→ Yazılı görevler:
1. Okuma metnine göre Azra Gülendam Haytaoğlu hangi üniversitenin hangi bölümünde okuyordu?
2. Okuma metninde salonun açılış törenine katıldığı belirtilen kişi ve grupların hepsini sıralayın.
3. Okuma salonunun açılışını anlatan haberi son cümlesinden sonra sürdürün.

→ Okuma metni:
──────────

Antalya’da 28 Temmuz günü emlak işi yapan Mustafa Murat Ayhan tarafından vahşice öldürülen Akdeniz Üniversitesi İletişim Fakültesi Gazetecilik Bölümü 3’üncü sınıf öğrencisi Azra Gülendam Haytaoğlu’nun adı, okuduğu fakültede açılan okuma salonuna verildi.
Salonun açılışı için düzenlenen törene Rektör Prof. Dr. Özlenen Özkan, İletişim Fakültesi Dekanı Prof. Dr. Figen Ebren, Mezide-Mustafa Haytaoğlu, Azra’nın yakınları, fakültenin öğretim üyeleri ve öğrenciler katıldı. Programın başında törene katılan öğrenciler ayağa kalkıp ellerindeki metinleri okuyarak öldürülen kadınların isimlerini saydı.
Azra için hazırlanan sinevizyon gösteriminde gözyaşlarına hakim olamayan Haytaoğlu çifti, birbirlerinin ellerini bırakmadı. Mezide Haytaoğlu uzun süre ‘Yavrum’ diyerek ağladı. Azra’nın arkadaşları Haytaoğlu’na sarılarak teselli etti. Salonun önüne gelen Haytaoğlu, Ben buraya bu durumda gelmek istemezdim. Çocuğumun mezuniyetine gelmek isterdim” dedi.
“AZRA BİR İDEALİSTTİ”
Programda konuşan Rektör Prof. Dr. Özlenen Özkan, katledilen tüm kadınları andı. Rektör Özkan, “Azra şiddete maruz kalmış kadınların sesi olmak için gazeteci olmak istiyordu. Bir idealistti. Uğruna savaştığı kadınlar için şiddet kurbanı oldu. Azra’nın ismini bu salonun önünden her geçtiğimizde yaşanan korkunç olayı değil, onun kadına şiddetle mücadelesi aklımıza gelmeli. Çünkü Azra’nın acı kaybı hepimizde kadına şiddetin önlenmesi konusundaki sorumluluğumuzun ne kadar büyük olduğunu bir kez daha anlatıyor” dedi.

──────────

→ Kayıtlı veriler:
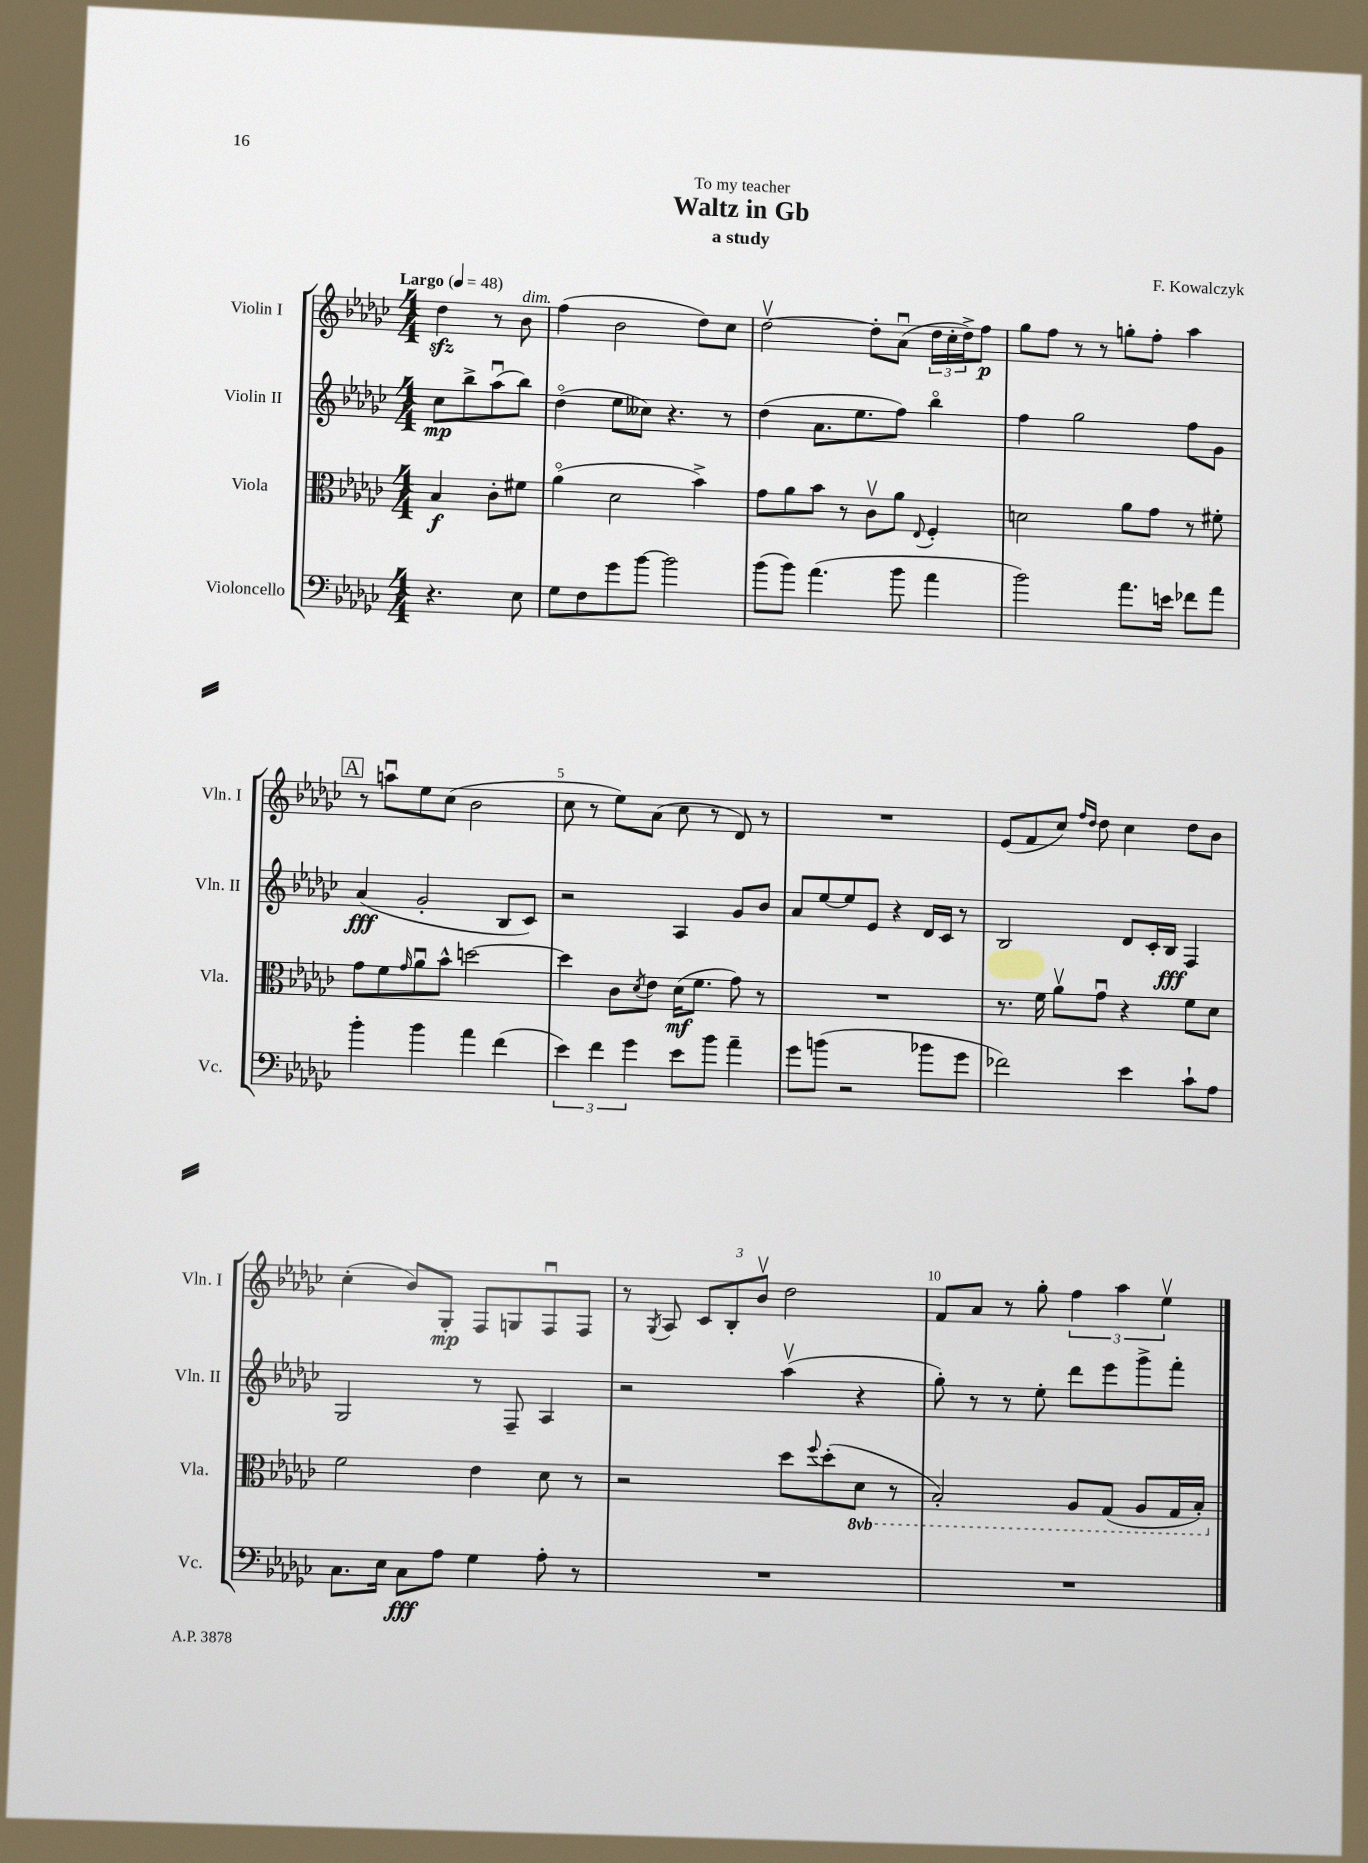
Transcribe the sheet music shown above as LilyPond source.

──────────

→ Beklenen sonuçlar:
1. Akdeniz Üniversitesi İletişim Fakültesi Gazetecilik Bölümü'nde okuyordu.

2.
- Rektör Prof. Dr. Özlenen Özkan
- İletişim Fakültesi Dekanı Prof. Dr. Figen Ebren
- Mezide-Mustafa Haytaoğlu
- Azra'nın yakınları
- Fakültenin öğretim üyeleri
- Öğrenciler

3.
Kadına şiddetin sadece fiziksel olmadığını söyleyen Rektör Özkan, “Cinsel, psikolojik, sözel, ekonomik, ihmal gibi birçok şeyde yatıyor. Görmezden gelinen, es geçilen her şiddet eylemi tırmanır. Çözüm temelde eğitimden geçiyor. Şiddetin perde arkasına bakıldığında saldırganın aile geçmişinde bu tür iz ve tahribatları görüyoruz. Bu kısır döngüyü kırmak kadınların ve annelerin elinde aslında. Anneler çocuklarına hak ve eşitliklerin eşit olduğunu öğretmeli” diye konuştu.
“BİZE ULAŞACAK BİR MESAJ GÖNDEREBİLİRLERDİ”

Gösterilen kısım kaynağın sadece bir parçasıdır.